◆ Work instructions:
Please transcribe the data exactly as shown, skipping the images.

◆ Supplied information:
-=-=-
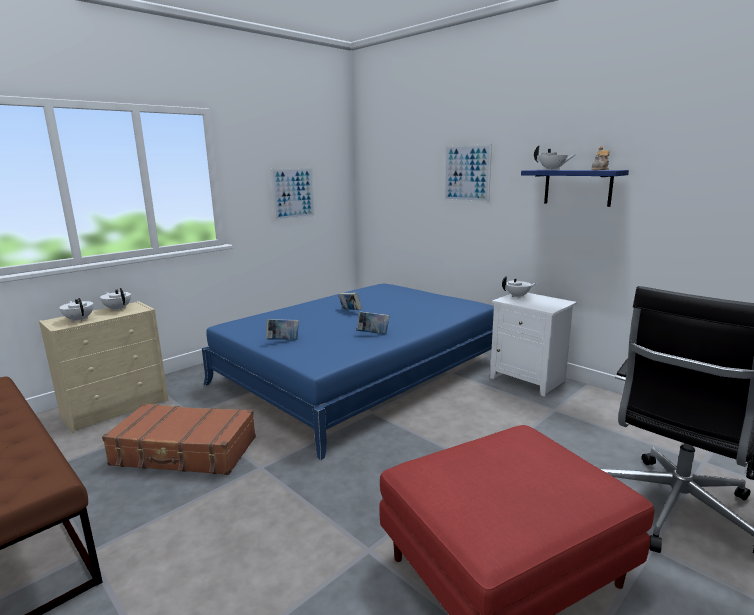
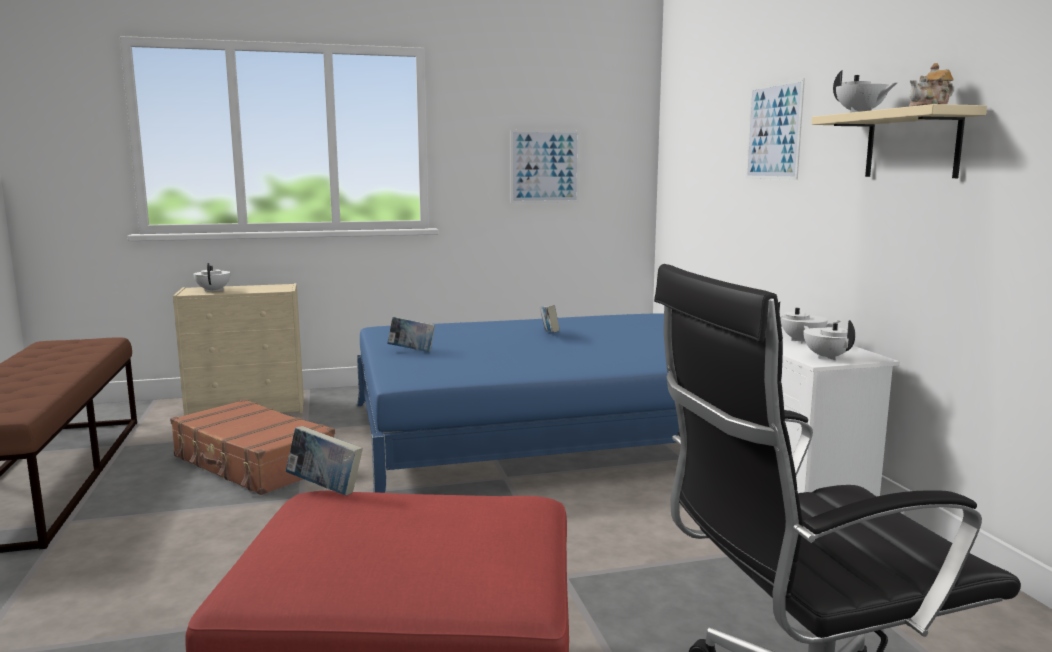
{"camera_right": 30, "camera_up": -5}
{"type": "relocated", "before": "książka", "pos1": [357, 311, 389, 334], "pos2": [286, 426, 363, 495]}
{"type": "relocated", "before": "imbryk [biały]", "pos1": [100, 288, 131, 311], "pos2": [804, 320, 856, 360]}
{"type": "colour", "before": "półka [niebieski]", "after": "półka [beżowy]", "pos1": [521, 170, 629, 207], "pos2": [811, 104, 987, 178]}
-=-=-
◆ Solved problem:
{"camera_right": 30, "camera_up": -5}
{"type": "relocated", "before": "książka", "pos1": [357, 311, 389, 334], "pos2": [286, 426, 363, 495]}
{"type": "relocated", "before": "imbryk [biały]", "pos1": [100, 288, 131, 311], "pos2": [804, 320, 856, 360]}
{"type": "colour", "before": "półka [niebieski]", "after": "półka [beżowy]", "pos1": [521, 170, 629, 207], "pos2": [811, 104, 987, 178]}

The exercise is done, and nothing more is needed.